~a column by Colleen O’Brien
Friendships between women shape health: the more friends the better our health.
This, from a study on friendship among women at the University of California, Los Angeles, did not strike me as news, even though it was on the news page.
Women soothe each other’s lives, help with child-rearing advice and homemaking hints, fill the emotional gaps in marriage and help one another think well of themselves on an intellectual level.
Women respond to stress with a dollop of brain chemicals that causes us to make and maintain friendships with other women that in turn helps us in times of stress. It’s research that’s been going on for half a dozen years or so that has turned five decades of stress studies — mostly on men — upside down.
For years, scientists explained to us that when people stressed, a hormonal avalanche revved the body to stand and fight or flee as fast as possible. It’s the idea of an ancient survival mechanism left over in the primitive part of our brains from the time we were chased by, or chasing, woolly mammoths. And a large part of Freud’s theories on the “hysteria” of women has added to this caveman belief. This is the idea that woman are not each other’s friends but in constant competition with each other for men, apt to become hysterical in times of stress and in general behave in a kind of childlike manner. I think many women at the turn of the last century were possibly like that, what with no vote, no money and no elastic waist jeans.
Now that researchers are actually scientifically studying stressed women of the modern era, they’ve found that we have a larger behavioral repertoire than fight or flight. In fact, it seems that when the hormone oxytocin is released as part of the stress responses in a woman, it buffers the fight or flight response and encourages her to tend to children and gather with other women instead. When she actually engages in this “tend and befriend” as opposed to “fight or flight,” more oxytocin is released, which further counters stress and produces a calming effect.

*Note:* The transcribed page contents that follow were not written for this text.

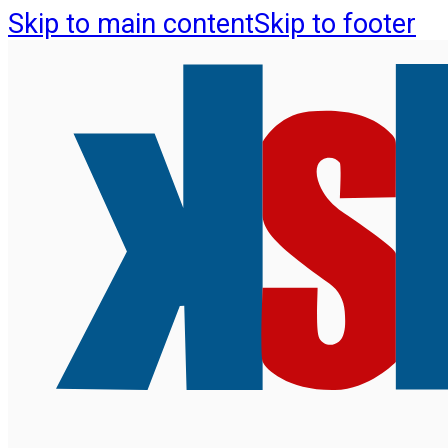
Skip to main content
Skip to footer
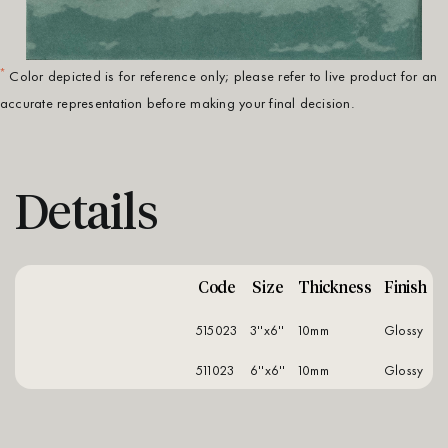
*
Color depicted is for reference only; please refer to live product for an
accurate representation before making your final decision.
Details
Code
Size
Thickness
Finish
515023
3''x6''
10mm
glossy
511023
6''x6''
10mm
glossy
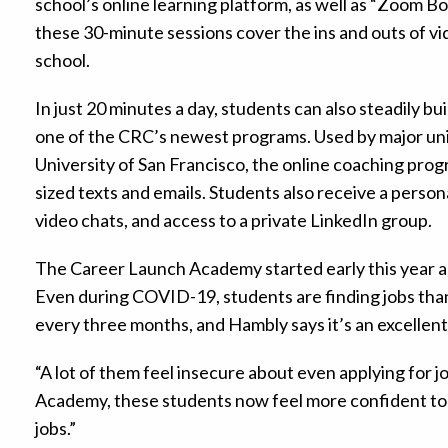
school’s online learning platform, as well as “Zoom Bo
these 30-minute sessions cover the ins and outs of vi
school.
In just 20 minutes a day, students can also steadily 
one of the CRC’s newest programs. Used by major univ
University of San Francisco, the online coaching progr
sized texts and emails. Students also receive a perso
video chats, and access to a private LinkedIn group.
The Career Launch Academy started early this year a
Even during COVID-19, students are finding jobs tha
every three months, and Hambly says it’s an excelle
“A lot of them feel insecure about even applying for j
Academy, these students now feel more confident to g
jobs.”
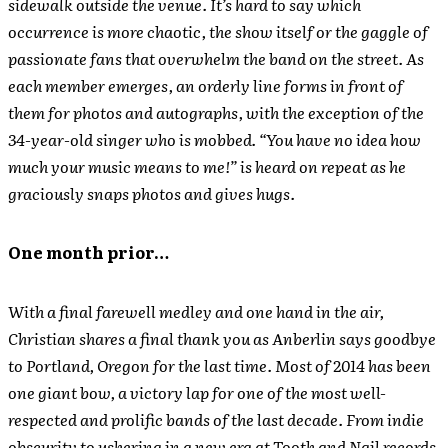
sidewalk outside the venue. It’s hard to say which
occurrence is more chaotic, the show itself or the gaggle of
passionate fans that overwhelm the band on the street. As
each member emerges, an orderly line forms in front of
them for photos and autographs, with the exception of the
34-year-old singer who is mobbed. “You have no idea how
much your music means to me!” is heard on repeat as he
graciously snaps photos and gives hugs.
One month prior…
With a final farewell medley and one hand in the air,
Christian shares a final thank you as Anberlin says goodbye
to Portland, Oregon for the last time. Most of 2014 has been
one giant bow, a victory lap for one of the most well-
respected and prolific bands of the last decade. From indie
obscurity to ushering in a new era at Tooth and Nail records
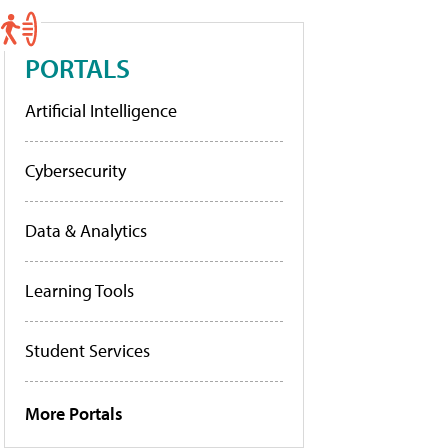
PORTALS
Artificial Intelligence
Cybersecurity
Data & Analytics
Learning Tools
Student Services
More Portals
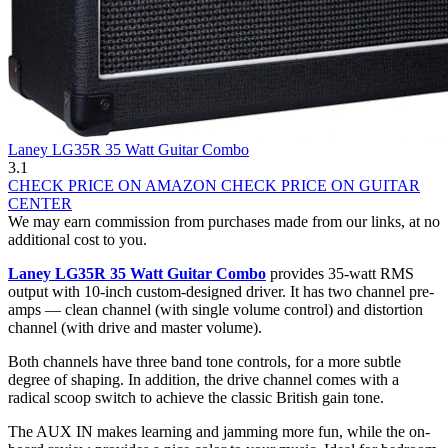
Laney LG35R 35 Watt Guitar Combo
3.1
CHECK PRICE ON AMAZON
CHECK PRICE ON GUITAR
CENTER
We may earn commission from purchases made from our links, at no
additional cost to you.
Laney LG35R 35 Watt Guitar Combo
provides 35-watt RMS
output with 10-inch custom-designed driver. It has two channel pre-
amps — clean channel (with single volume control) and distortion
channel (with drive and master volume).
Both channels have three band tone controls, for a more subtle
degree of shaping. In addition, the drive channel comes with a
radical scoop switch to achieve the classic British gain tone.
The AUX IN makes learning and jamming more fun, while the on-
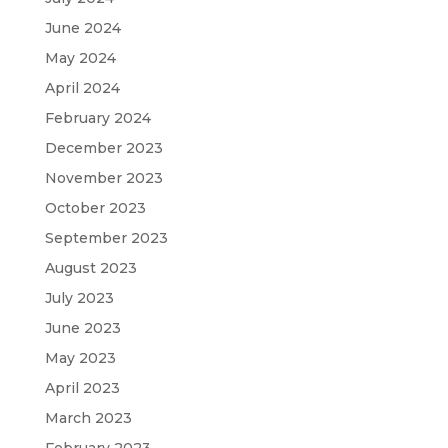
June 2024
May 2024
April 2024
February 2024
December 2023
November 2023
October 2023
September 2023
August 2023
July 2023
June 2023
May 2023
April 2023
March 2023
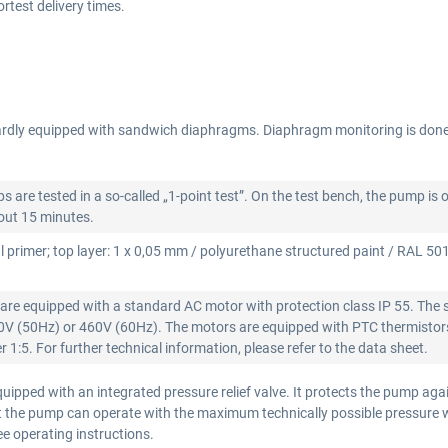
test delivery times.
rdly equipped with sandwich diaphragms. Diaphragm monitoring is don
re tested in a so-called „1-point test”. On the test bench, the pump is 
bout 15 minutes.
l primer; top layer: 1 x 0,05 mm / polyurethane structured paint / RAL 5015
re equipped with a standard AC motor with protection class IP 55. The 
00V (50Hz) or 460V (60Hz). The motors are equipped with PTC thermistors
 1:5. For further technical information, please refer to the data sheet.
ipped with an integrated pressure relief valve. It protects the pump aga
that the pump can operate with the maximum technically possible pressure
see operating instructions.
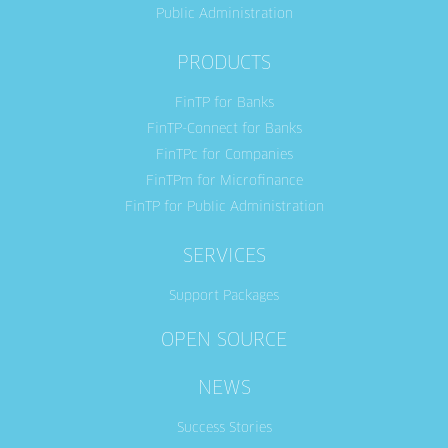
Public Administration
PRODUCTS
FinTP for Banks
FinTP-Connect for Banks
FinTPc for Companies
FinTPm for Microfinance
FinTP for Public Administration
SERVICES
Support Packages
OPEN SOURCE
NEWS
Success Stories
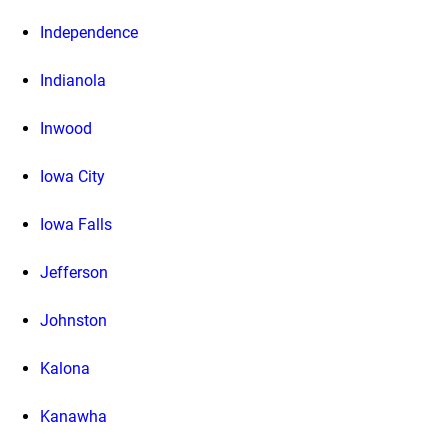
Independence
Indianola
Inwood
Iowa City
Iowa Falls
Jefferson
Johnston
Kalona
Kanawha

This calming response does not occur in men because testosterone — which men produce in high levels when they’re under stress — seems to reduce the effects of oxytocin, which is in both men and women. Estrogen seems to enhance it.
The idea to study how women respond to stress differently from men came from a joke among women researchers at UCLA: when the women who worked in the lab were stressed, they came in, cleaned the lab, made coffee and bonded. When the men who worked in the lab stressed, they did none of those things.
Stress research was centered on males for a long time. This sounds familiar to us: for how for many years was heart disease studied in men but not in women? There was an assumption that heart attack symptoms were the same in women as in men; likewise, there was an assumption that women responded to stress just like men. Lo and behold, wrong again. Women respond to stress differently than men do and it’s probably why we outlive men – we don’t go into war mode when we get a flat tire, we just ask for help.
Study after study has found that social ties – having friends — reduces our risk of disease by lowering blood pressure, heart rate and cholesterol. We become perturbed, we call a friend and tell her what we’re stressed about, complain about it and talk it over in at least 13 different ways. Then we go on about our lives, perhaps doing the same thing on the same subject the next day. There’s no doubt that having friends is some kind of safety valve on the steam engines that are our brains, hearts and guts; our friends let us let off steam – and thus they really do help us live longer.
I like these studies a lot, for many reasons, one of which is this: old wives’ tales, sometimes mistakenly called common wisdom, say that a bunch of women are so much more difficult to deal with than a bunch of men.
Plus the daily, ordinary scuttlebutt that surely must come from men who get frightened when the wife says, “We have to talk.”
I’ve long been suspect of the repetition of both of these old saws. Women hold hands. Women hug. Women help women. Women help children. Women help men. That’s been my experience. I’m happy to learn that this wisdom is passing into the realm of scientific fact. Perhaps it will lessen the idea of the battle of the sexes – a piece of learned behavior if I ever saw one — and something I’ve always wondered about in a species where it takes two to tango, not to mention carry on the race.